** Requirement **
The answer should consist of every line of the material, repeated verbatim.

** Raw data **
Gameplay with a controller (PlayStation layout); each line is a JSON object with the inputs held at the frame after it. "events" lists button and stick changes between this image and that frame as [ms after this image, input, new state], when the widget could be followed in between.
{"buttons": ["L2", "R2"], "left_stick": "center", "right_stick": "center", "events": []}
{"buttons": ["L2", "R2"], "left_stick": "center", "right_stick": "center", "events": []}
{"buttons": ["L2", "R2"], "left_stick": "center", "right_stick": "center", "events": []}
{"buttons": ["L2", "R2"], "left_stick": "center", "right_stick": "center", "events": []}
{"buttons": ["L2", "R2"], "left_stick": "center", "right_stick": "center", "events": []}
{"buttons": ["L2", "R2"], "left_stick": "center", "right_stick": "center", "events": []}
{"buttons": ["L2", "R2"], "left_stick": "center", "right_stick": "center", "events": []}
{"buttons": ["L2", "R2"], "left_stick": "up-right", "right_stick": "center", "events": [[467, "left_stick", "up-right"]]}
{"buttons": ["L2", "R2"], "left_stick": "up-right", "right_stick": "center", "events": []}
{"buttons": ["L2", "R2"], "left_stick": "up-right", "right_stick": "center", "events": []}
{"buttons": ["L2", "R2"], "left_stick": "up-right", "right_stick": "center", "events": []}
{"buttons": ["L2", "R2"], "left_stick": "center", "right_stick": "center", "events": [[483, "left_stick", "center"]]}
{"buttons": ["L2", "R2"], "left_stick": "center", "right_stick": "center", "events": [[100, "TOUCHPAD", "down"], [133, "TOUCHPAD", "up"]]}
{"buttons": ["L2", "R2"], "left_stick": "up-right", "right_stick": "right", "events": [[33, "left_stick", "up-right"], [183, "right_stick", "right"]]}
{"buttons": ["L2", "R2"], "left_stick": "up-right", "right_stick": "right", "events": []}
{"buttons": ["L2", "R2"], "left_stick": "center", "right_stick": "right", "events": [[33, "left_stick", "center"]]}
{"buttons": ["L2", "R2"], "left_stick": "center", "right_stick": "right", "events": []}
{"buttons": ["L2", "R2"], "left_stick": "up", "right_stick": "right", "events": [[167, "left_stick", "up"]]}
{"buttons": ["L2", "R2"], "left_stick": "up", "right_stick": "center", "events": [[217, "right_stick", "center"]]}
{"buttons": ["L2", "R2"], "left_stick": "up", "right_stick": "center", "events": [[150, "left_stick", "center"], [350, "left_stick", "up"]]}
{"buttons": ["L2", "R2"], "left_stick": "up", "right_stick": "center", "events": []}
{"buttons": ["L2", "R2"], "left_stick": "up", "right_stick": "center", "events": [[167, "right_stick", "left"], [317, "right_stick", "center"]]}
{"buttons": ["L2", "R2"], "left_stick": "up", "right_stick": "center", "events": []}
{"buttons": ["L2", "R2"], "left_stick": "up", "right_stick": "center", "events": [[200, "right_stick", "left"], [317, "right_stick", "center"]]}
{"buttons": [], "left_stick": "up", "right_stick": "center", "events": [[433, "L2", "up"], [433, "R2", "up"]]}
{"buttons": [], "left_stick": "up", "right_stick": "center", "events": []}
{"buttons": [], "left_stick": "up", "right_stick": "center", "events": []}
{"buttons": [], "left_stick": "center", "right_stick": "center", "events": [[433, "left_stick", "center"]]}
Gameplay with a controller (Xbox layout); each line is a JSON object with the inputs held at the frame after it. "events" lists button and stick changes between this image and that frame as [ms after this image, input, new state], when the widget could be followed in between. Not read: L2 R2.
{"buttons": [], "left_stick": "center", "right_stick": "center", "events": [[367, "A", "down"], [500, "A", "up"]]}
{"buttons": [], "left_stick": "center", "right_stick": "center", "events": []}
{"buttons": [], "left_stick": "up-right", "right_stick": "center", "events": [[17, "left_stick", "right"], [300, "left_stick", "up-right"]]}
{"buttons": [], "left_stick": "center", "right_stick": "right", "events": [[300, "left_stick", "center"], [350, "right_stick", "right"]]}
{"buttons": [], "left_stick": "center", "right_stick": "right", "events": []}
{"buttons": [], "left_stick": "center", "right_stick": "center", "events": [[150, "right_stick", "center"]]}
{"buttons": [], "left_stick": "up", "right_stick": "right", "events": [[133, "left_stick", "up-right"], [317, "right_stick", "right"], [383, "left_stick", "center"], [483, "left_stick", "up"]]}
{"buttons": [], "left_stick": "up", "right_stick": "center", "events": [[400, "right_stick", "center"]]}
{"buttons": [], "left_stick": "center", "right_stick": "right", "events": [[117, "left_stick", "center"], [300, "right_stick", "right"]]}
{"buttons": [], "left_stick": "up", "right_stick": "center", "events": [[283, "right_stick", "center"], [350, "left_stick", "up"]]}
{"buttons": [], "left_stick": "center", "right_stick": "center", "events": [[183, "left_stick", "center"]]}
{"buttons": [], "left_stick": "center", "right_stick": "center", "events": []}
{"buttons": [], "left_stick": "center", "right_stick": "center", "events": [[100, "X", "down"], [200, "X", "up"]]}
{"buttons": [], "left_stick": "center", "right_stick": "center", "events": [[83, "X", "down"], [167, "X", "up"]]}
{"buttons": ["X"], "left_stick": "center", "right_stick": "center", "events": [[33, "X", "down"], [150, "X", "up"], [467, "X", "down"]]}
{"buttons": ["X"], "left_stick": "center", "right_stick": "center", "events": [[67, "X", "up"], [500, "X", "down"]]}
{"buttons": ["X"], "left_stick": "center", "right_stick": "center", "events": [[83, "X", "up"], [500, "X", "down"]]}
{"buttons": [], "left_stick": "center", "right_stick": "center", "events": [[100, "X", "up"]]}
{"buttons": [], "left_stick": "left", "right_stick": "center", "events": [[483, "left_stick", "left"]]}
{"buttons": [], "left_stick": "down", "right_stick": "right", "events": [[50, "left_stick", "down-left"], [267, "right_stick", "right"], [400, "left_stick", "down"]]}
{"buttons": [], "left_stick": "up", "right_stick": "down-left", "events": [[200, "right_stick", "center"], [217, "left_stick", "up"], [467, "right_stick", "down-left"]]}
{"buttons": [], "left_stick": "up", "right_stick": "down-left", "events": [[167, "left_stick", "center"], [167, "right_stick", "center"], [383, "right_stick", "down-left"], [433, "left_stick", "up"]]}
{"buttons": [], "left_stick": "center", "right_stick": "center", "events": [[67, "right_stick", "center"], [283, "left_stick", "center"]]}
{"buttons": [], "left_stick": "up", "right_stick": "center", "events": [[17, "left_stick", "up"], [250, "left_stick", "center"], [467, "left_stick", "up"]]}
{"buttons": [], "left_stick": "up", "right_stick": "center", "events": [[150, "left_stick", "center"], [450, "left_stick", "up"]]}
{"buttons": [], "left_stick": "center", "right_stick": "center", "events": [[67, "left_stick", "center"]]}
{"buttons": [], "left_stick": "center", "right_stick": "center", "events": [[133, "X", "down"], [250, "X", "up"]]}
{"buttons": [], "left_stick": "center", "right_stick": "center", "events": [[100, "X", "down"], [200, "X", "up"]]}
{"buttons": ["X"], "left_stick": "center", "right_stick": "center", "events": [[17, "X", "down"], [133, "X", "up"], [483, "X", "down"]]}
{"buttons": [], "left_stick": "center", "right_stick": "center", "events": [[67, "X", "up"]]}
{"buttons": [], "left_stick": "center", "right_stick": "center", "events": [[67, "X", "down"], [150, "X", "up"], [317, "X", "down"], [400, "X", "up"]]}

** Task result **
Gameplay with a controller (PlayStation layout); each line is a JSON object with the inputs held at the frame after it. "events" lists button and stick changes between this image and that frame as [ms after this image, input, new state], when the widget could be followed in between.
{"buttons": ["L2", "R2"], "left_stick": "center", "right_stick": "center", "events": []}
{"buttons": ["L2", "R2"], "left_stick": "center", "right_stick": "center", "events": []}
{"buttons": ["L2", "R2"], "left_stick": "center", "right_stick": "center", "events": []}
{"buttons": ["L2", "R2"], "left_stick": "center", "right_stick": "center", "events": []}
{"buttons": ["L2", "R2"], "left_stick": "center", "right_stick": "center", "events": []}
{"buttons": ["L2", "R2"], "left_stick": "center", "right_stick": "center", "events": []}
{"buttons": ["L2", "R2"], "left_stick": "center", "right_stick": "center", "events": []}
{"buttons": ["L2", "R2"], "left_stick": "up-right", "right_stick": "center", "events": [[467, "left_stick", "up-right"]]}
{"buttons": ["L2", "R2"], "left_stick": "up-right", "right_stick": "center", "events": []}
{"buttons": ["L2", "R2"], "left_stick": "up-right", "right_stick": "center", "events": []}
{"buttons": ["L2", "R2"], "left_stick": "up-right", "right_stick": "center", "events": []}
{"buttons": ["L2", "R2"], "left_stick": "center", "right_stick": "center", "events": [[483, "left_stick", "center"]]}
{"buttons": ["L2", "R2"], "left_stick": "center", "right_stick": "center", "events": [[100, "TOUCHPAD", "down"], [133, "TOUCHPAD", "up"]]}
{"buttons": ["L2", "R2"], "left_stick": "up-right", "right_stick": "right", "events": [[33, "left_stick", "up-right"], [183, "right_stick", "right"]]}
{"buttons": ["L2", "R2"], "left_stick": "up-right", "right_stick": "right", "events": []}
{"buttons": ["L2", "R2"], "left_stick": "center", "right_stick": "right", "events": [[33, "left_stick", "center"]]}
{"buttons": ["L2", "R2"], "left_stick": "center", "right_stick": "right", "events": []}
{"buttons": ["L2", "R2"], "left_stick": "up", "right_stick": "right", "events": [[167, "left_stick", "up"]]}
{"buttons": ["L2", "R2"], "left_stick": "up", "right_stick": "center", "events": [[217, "right_stick", "center"]]}
{"buttons": ["L2", "R2"], "left_stick": "up", "right_stick": "center", "events": [[150, "left_stick", "center"], [350, "left_stick", "up"]]}
{"buttons": ["L2", "R2"], "left_stick": "up", "right_stick": "center", "events": []}
{"buttons": ["L2", "R2"], "left_stick": "up", "right_stick": "center", "events": [[167, "right_stick", "left"], [317, "right_stick", "center"]]}
{"buttons": ["L2", "R2"], "left_stick": "up", "right_stick": "center", "events": []}
{"buttons": ["L2", "R2"], "left_stick": "up", "right_stick": "center", "events": [[200, "right_stick", "left"], [317, "right_stick", "center"]]}
{"buttons": [], "left_stick": "up", "right_stick": "center", "events": [[433, "L2", "up"], [433, "R2", "up"]]}
{"buttons": [], "left_stick": "up", "right_stick": "center", "events": []}
{"buttons": [], "left_stick": "up", "right_stick": "center", "events": []}
{"buttons": [], "left_stick": "center", "right_stick": "center", "events": [[433, "left_stick", "center"]]}
Gameplay with a controller (Xbox layout); each line is a JSON object with the inputs held at the frame after it. "events" lists button and stick changes between this image and that frame as [ms after this image, input, new state], when the widget could be followed in between. Not read: L2 R2.
{"buttons": [], "left_stick": "center", "right_stick": "center", "events": [[367, "A", "down"], [500, "A", "up"]]}
{"buttons": [], "left_stick": "center", "right_stick": "center", "events": []}
{"buttons": [], "left_stick": "up-right", "right_stick": "center", "events": [[17, "left_stick", "right"], [300, "left_stick", "up-right"]]}
{"buttons": [], "left_stick": "center", "right_stick": "right", "events": [[300, "left_stick", "center"], [350, "right_stick", "right"]]}
{"buttons": [], "left_stick": "center", "right_stick": "right", "events": []}
{"buttons": [], "left_stick": "center", "right_stick": "center", "events": [[150, "right_stick", "center"]]}
{"buttons": [], "left_stick": "up", "right_stick": "right", "events": [[133, "left_stick", "up-right"], [317, "right_stick", "right"], [383, "left_stick", "center"], [483, "left_stick", "up"]]}
{"buttons": [], "left_stick": "up", "right_stick": "center", "events": [[400, "right_stick", "center"]]}
{"buttons": [], "left_stick": "center", "right_stick": "right", "events": [[117, "left_stick", "center"], [300, "right_stick", "right"]]}
{"buttons": [], "left_stick": "up", "right_stick": "center", "events": [[283, "right_stick", "center"], [350, "left_stick", "up"]]}
{"buttons": [], "left_stick": "center", "right_stick": "center", "events": [[183, "left_stick", "center"]]}
{"buttons": [], "left_stick": "center", "right_stick": "center", "events": []}
{"buttons": [], "left_stick": "center", "right_stick": "center", "events": [[100, "X", "down"], [200, "X", "up"]]}
{"buttons": [], "left_stick": "center", "right_stick": "center", "events": [[83, "X", "down"], [167, "X", "up"]]}
{"buttons": ["X"], "left_stick": "center", "right_stick": "center", "events": [[33, "X", "down"], [150, "X", "up"], [467, "X", "down"]]}
{"buttons": ["X"], "left_stick": "center", "right_stick": "center", "events": [[67, "X", "up"], [500, "X", "down"]]}
{"buttons": ["X"], "left_stick": "center", "right_stick": "center", "events": [[83, "X", "up"], [500, "X", "down"]]}
{"buttons": [], "left_stick": "center", "right_stick": "center", "events": [[100, "X", "up"]]}
{"buttons": [], "left_stick": "left", "right_stick": "center", "events": [[483, "left_stick", "left"]]}
{"buttons": [], "left_stick": "down", "right_stick": "right", "events": [[50, "left_stick", "down-left"], [267, "right_stick", "right"], [400, "left_stick", "down"]]}
{"buttons": [], "left_stick": "up", "right_stick": "down-left", "events": [[200, "right_stick", "center"], [217, "left_stick", "up"], [467, "right_stick", "down-left"]]}
{"buttons": [], "left_stick": "up", "right_stick": "down-left", "events": [[167, "left_stick", "center"], [167, "right_stick", "center"], [383, "right_stick", "down-left"], [433, "left_stick", "up"]]}
{"buttons": [], "left_stick": "center", "right_stick": "center", "events": [[67, "right_stick", "center"], [283, "left_stick", "center"]]}
{"buttons": [], "left_stick": "up", "right_stick": "center", "events": [[17, "left_stick", "up"], [250, "left_stick", "center"], [467, "left_stick", "up"]]}
{"buttons": [], "left_stick": "up", "right_stick": "center", "events": [[150, "left_stick", "center"], [450, "left_stick", "up"]]}
{"buttons": [], "left_stick": "center", "right_stick": "center", "events": [[67, "left_stick", "center"]]}
{"buttons": [], "left_stick": "center", "right_stick": "center", "events": [[133, "X", "down"], [250, "X", "up"]]}
{"buttons": [], "left_stick": "center", "right_stick": "center", "events": [[100, "X", "down"], [200, "X", "up"]]}
{"buttons": ["X"], "left_stick": "center", "right_stick": "center", "events": [[17, "X", "down"], [133, "X", "up"], [483, "X", "down"]]}
{"buttons": [], "left_stick": "center", "right_stick": "center", "events": [[67, "X", "up"]]}
{"buttons": [], "left_stick": "center", "right_stick": "center", "events": [[67, "X", "down"], [150, "X", "up"], [317, "X", "down"], [400, "X", "up"]]}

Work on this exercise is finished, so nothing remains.